Eğer bu alkışların devam etmesini istiyorsak, değişime karşı da direneceğizdir. Çünkü değiştiğimiz an çevremizdeki kalabalıklar odak noktalarını kaybedeceklerdir. Onların odak noktası olmak, maddi mânevi her türlü kazancın da teminatı gibi durmaktadır önümüzde. Bu teminatları nasıl terk edebiliriz ki?

Aslında "değiştiren" olmayı seçmek de her zaman bizi yalıtmaz yetimliğimizden. Evet değiştirenizdir ve peşimizde yine kendi hayallerini bizim fiillerimizle gerçekleştirebileceğinin farkında olanlar vardır. Onlar da bizi alkışlarlar ama bu şartlı bir alkıştır. Bu durumda da değiştirmeme ve değişmeme özgürlüğümüz yoktur.

Yâni yine yetimizdir.Belki de kalabalık bir âilemiz vardır, hatta anne ve babamız da yanı başımızdadır ama yine de yetimizdir. Çünkü değişmeye de karşı çıkmalıyızdır bâzen. Bu durumda değişim isteyenlerin yüreklerinden de yetimleşiveririz hemen. Her hâlükârda, yetim kalan yetim oğlu yetim yüreklerden bahsediyorum.

Çatışmaların en odağındadır bu yürekler. En belirgin özellikleri anlaşılamamaktır öncelikle ebeveynleri tarafından. Hz.İsa gibi ululara nasip olmuştur "anne" yüreklere kılavuzluk etmek ama bir Hz.Muhammed "anne ve babasız" çıkmıştır varlık yokluk savaşına. İlim seferlerine çıkan tüm hakikat yolcuları sıcacık yuvalarından ayrılanlar değil midir? Kitaplarla her kucaklaşmamızda pek çok zevk u sefayı terk etme koşuluna da riâyet etmemiz, âdeta o eylem sırasında dünyadan yetim olmamız gerekmez mi?

O çocuğu teselli etmeliydik. Annen ve baban sonsuzlaştı demeliydik ona. Yaşam yokluğun, tesadüfün, evrimin ürünü değil. Her şey sonsuzdan geldi ve sonsuz gidiyor diye öğretmeliydik. Yılmamalısın, mücâdelene yâni ister istemez dâhil olduğun bu hayat imtihanına devam etmelisin demeliydik.

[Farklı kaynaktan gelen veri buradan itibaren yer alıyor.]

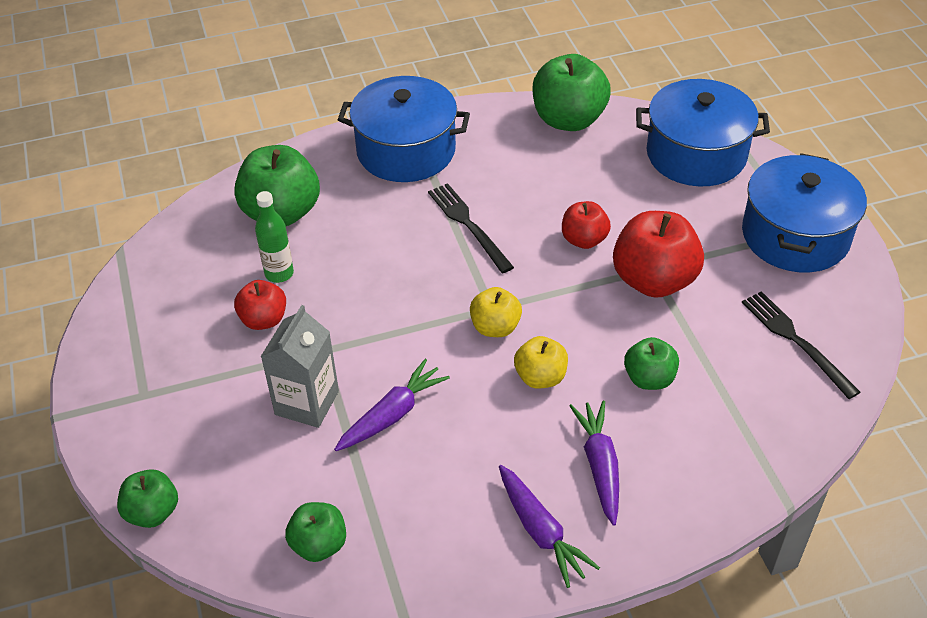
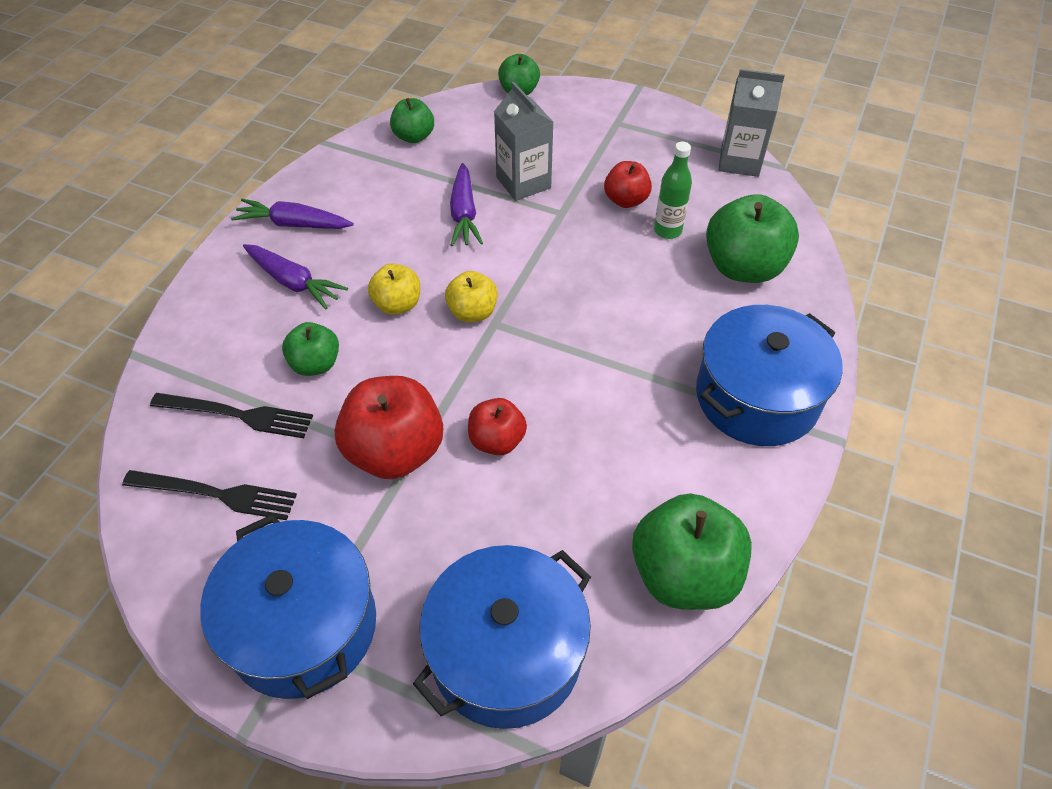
camera: 130 degrees right, 5 degrees up
(135, 279) = (739, 161): none -> grey carton
(468, 225) = (603, 373): black fork -> black fork (237, 415)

Herhalde ister istemez, ne olduğunu anlamadan birdenbire geldiğimiz bu hayat yolcuğunun sonucunda da, bu zorunlu gelişin ve gidişin arasındaki istikrarlı yönetimin de etkili bir mükâfatı olacaktı. Ya farklı boyutlarda da istikrarsızlıklara ve cehennem enflasyonlarına sebep olan sonsuzluk krizleri!

Bâzen bir inkar cümlesinde, bâzen bir hakarette, bâzen de bir dedikoduda saklıdır tüm öteler piyasalarını alt üst eden sonsuzluk krizleri. Aslında krize uğrayan sonsuzluk da bizim aynamızda yansıyan sonsuzluktur. Aslında krize uğrayan sonsuzluk da değildir de bizim çatlayan o kum soylu ve O’nsuz aynamızdır. Hangi ışık, tuzla buz olmuş, âdeta aslına dönmüş ve kumlaşmış böylelikle kesrette kaybolmuş bir aynayı dudağından öpebilir?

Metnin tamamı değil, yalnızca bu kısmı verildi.